[OpenAFS-devel] Re: Breaking callbacks on unlink

Andrew Deason adeason@sinenomine.net
Wed, 25 Jan 2012 17:45:49 -0600


On Wed, 25 Jan 2012 11:05:42 -0800
Russ Allbery <rra@stanford.edu> wrote:

> I think this is the core of the disagreement.  In the absence of
> resources to fix the problem, I think adding a runtime option
> generally just makes the problem worse, because now it behaves
> differently for different sites and the total complexity of the source
> base and bug evaluation has increased, resulting in even less
> resources and making it even less likely that the problem will ever
> actually be fixed.

This is where I think it depends on the option, and why I keep thinking
that talking about this issue at such a general scale may not be useful.
I'm just trying to say that _some_ options are useful, not that we
should be adding them willy-nilly.

Adding any option incurs some amount of additional work, sure. So does
adding platform support, or any feature. I believe all of these can be
viewed as balancing cost and benefit; the cost of the development and
upkeep vs the benefit to the users. You can refuse to add any options
and lessen workload, which will reduce the cost of maintenance, as well
as reducing benefit to users who desire the different functionality. I
think determining which of those trumps the other depends on the
individual option in question.

To think of a couple of examples of rarely-used options: md5inum and
hardmount. I have never had the impression that these significantly
increase maintenance effort, but they are very important options for
more than one site. I'm not sure if I can see how those would ever be
eliminated with one-size-fits-all functionality.

As for this last part (I'm re-quoting):

> resulting in even less resources and making it even less likely that
> the problem will ever actually be fixed.

This assumes that the problem will actually be fixed, or that it will be
in some reasonable amount of time. For some people, a particular problem
with a 'proper' solution may take too long for their needs. Their
choices are then to use something besides AFS (by far the more popular
choice), or to maintain a site-local patch indefinitely (often not an
option at all). The latter option happens, but that is far far more
suboptimal for reasons of supportability.

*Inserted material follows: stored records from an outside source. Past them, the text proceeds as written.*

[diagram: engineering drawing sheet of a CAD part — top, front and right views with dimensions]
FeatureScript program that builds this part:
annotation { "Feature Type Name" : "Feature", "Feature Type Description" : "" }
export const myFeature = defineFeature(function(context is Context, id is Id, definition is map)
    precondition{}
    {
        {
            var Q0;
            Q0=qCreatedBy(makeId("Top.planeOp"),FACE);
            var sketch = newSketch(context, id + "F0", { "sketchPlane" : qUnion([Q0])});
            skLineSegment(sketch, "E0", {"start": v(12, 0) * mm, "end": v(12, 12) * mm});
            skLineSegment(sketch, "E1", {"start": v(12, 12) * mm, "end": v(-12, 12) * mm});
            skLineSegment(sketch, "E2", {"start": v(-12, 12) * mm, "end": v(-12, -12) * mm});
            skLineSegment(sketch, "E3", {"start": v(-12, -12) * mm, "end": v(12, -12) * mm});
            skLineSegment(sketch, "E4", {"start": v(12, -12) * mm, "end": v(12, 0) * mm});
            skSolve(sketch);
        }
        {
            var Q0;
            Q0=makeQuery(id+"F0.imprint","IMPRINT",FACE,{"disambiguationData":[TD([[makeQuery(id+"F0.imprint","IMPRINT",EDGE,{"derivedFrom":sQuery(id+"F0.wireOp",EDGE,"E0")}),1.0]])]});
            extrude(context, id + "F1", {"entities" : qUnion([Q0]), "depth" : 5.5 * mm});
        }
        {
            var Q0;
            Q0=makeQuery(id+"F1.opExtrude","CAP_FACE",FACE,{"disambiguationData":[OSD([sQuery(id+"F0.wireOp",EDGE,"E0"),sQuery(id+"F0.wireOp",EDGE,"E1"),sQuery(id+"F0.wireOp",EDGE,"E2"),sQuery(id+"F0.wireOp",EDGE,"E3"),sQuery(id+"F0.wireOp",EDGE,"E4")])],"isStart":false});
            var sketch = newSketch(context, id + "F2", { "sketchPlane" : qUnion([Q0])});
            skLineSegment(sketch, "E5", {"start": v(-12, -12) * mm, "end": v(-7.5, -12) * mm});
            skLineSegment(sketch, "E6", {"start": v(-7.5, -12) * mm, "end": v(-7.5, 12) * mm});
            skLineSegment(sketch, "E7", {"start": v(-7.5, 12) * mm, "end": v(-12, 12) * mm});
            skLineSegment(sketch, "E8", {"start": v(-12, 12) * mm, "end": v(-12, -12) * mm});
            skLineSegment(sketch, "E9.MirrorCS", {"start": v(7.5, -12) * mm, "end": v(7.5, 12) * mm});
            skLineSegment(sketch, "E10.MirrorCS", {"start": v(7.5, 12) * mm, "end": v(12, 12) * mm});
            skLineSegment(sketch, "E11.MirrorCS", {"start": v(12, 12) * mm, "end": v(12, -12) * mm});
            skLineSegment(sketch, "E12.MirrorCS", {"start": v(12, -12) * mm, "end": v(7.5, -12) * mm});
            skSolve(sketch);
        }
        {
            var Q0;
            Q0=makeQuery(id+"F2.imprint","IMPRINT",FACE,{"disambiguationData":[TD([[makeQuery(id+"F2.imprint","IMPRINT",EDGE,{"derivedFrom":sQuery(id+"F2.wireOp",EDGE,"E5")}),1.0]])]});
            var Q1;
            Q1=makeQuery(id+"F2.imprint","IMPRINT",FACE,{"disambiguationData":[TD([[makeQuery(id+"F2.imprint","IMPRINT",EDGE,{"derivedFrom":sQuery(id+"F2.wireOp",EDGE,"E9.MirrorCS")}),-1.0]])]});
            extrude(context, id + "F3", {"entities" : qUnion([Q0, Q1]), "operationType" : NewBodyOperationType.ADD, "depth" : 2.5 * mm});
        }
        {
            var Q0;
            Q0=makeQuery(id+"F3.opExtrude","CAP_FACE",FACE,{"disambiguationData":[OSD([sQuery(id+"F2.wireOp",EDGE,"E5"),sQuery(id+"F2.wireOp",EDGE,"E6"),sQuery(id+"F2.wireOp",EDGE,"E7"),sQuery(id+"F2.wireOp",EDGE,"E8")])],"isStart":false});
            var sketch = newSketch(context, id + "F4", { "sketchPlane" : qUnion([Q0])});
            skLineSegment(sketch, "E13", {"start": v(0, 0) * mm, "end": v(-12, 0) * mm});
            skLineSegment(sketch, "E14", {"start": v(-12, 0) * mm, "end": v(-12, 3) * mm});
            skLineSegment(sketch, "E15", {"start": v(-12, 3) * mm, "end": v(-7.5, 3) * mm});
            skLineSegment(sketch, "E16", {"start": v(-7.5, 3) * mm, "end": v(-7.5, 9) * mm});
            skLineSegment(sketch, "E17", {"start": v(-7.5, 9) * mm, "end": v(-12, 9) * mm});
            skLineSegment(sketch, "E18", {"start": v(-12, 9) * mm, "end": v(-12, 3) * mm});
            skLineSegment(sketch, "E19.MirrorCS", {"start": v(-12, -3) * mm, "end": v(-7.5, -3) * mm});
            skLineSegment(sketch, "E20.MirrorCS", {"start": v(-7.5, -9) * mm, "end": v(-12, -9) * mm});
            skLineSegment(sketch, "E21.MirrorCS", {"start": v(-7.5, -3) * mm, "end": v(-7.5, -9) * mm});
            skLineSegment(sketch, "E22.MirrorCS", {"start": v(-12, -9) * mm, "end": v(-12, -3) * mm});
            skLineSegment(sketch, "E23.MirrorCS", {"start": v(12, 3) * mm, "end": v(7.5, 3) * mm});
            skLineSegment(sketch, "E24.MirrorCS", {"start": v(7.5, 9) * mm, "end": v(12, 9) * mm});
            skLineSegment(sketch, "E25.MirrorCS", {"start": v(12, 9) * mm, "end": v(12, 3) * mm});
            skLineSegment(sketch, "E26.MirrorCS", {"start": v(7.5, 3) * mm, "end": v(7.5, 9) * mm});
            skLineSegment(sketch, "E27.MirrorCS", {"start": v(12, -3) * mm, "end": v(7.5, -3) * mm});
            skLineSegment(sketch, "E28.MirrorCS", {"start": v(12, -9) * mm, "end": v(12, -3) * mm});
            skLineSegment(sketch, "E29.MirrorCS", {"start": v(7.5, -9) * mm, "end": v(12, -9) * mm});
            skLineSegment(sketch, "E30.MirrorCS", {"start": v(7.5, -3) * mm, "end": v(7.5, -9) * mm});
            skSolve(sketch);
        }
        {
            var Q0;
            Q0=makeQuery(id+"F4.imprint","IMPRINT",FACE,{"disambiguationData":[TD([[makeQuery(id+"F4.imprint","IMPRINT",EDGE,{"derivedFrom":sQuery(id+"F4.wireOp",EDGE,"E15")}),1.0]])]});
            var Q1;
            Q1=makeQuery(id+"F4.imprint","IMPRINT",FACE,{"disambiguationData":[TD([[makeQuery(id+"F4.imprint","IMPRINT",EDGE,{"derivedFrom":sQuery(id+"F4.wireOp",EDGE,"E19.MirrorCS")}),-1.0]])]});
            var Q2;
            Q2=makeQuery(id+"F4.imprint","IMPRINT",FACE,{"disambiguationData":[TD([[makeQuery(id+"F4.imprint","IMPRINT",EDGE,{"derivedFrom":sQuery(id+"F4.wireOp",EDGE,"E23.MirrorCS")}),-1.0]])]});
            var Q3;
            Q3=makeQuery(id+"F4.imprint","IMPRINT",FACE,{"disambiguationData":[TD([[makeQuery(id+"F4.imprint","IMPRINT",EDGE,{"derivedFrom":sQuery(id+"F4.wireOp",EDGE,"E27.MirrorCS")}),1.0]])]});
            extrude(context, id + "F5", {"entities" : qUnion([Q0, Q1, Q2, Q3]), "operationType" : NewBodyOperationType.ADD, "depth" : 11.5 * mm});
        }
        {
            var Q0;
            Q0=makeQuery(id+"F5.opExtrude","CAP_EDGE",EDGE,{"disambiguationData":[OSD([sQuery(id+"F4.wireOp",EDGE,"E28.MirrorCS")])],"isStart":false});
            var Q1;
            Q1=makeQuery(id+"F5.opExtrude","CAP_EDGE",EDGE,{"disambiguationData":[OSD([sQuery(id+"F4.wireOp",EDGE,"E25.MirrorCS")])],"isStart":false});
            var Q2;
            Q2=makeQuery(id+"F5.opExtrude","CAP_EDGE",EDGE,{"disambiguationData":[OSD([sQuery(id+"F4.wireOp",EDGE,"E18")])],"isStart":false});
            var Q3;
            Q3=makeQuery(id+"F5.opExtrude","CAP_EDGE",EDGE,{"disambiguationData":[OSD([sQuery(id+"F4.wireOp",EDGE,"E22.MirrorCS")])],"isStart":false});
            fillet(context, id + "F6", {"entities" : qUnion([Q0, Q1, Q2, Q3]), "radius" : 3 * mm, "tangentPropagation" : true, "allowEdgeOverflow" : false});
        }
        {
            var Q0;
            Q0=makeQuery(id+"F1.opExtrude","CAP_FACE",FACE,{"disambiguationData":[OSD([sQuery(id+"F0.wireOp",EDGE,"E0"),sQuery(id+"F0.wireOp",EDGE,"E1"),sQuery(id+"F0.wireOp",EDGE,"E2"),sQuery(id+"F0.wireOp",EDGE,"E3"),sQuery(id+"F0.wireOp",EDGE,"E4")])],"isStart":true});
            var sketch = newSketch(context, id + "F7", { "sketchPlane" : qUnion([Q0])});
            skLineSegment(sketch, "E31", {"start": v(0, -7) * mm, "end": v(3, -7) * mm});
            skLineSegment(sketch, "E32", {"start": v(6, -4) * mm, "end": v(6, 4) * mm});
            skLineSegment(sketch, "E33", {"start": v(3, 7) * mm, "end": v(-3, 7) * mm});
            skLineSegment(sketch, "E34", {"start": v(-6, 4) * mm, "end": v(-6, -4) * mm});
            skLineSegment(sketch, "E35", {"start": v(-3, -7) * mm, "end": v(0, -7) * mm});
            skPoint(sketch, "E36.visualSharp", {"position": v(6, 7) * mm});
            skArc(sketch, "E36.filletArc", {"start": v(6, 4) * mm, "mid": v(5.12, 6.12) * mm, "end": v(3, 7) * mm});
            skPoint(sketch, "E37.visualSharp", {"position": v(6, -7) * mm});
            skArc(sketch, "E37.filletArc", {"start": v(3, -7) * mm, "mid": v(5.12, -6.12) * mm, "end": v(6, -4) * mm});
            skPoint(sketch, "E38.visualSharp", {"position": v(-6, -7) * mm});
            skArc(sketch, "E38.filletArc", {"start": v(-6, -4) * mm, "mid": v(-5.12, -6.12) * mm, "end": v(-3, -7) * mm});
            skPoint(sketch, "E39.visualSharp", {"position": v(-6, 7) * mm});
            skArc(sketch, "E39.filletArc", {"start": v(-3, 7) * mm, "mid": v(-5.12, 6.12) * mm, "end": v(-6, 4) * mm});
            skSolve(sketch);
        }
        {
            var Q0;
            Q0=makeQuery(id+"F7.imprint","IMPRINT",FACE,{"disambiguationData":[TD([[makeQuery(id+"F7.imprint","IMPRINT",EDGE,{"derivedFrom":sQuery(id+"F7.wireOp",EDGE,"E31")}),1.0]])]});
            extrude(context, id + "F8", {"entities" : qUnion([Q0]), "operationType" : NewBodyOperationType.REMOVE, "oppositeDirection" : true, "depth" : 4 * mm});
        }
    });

With a normal discussion, I'm already way past the point where I would
agree to disagree and leave it at that. But, I can't really do that,
since these opinions affect what we're allowed to change in the code.
What I'm trying to avoid is the situation where someone comes to me with
a problem where the only solution satisfying them and existing sites is
new runtime configuration... and I have to say "sorry, that would
require a new option; config options are frozen" regardless of what the
functionality is. We are not quite at that point, but it seems...
close-ish. I'm not sure if you're trying to say this, but what is coming
across is "never add any more options for any reason".


The rest of this email may be taking a turn to the less-productive, with
regards to the issue at hand. I think it should not be a surprise that I
am not a fan of the non-conservative approach of some recent changes.

> For example, look at the idledead problems that have delayed 1.6.1 and
> that have caused serious production outages for some sites, such as
> mine.

You mean the idledead code that existed since before 1.4.11, which afaik
was running fine for you?

> which is the right thing to do; making them a configuration option
> would have just meant leaving a landmine in the code and making it
> even harder to reason about the logic and structure.

With this particular issue, again, there are two irreconcilable desired
behaviors:

 - when accessing a legacy/misbehaving fileserver, yield an error after
   N seconds of no progress
 
 - when accessing a legacy/misbehaving fileserver, hang forever in the
   face of no progress

I believe/assume what is being considered "right" is the latter option.
But to tell me that it is the universal "right" option is arrogant and
inconsiderate of the differences in different site circumstances.

And note that yes, I am aware of the cache consistency problems with the
former approach. And, although sometimes it seems like this idea is
unfathomable to some people in the community, some people _do_ exist
that do not place cache consistency at their highest priority.

-- 
Andrew Deason
adeason@sinenomine.net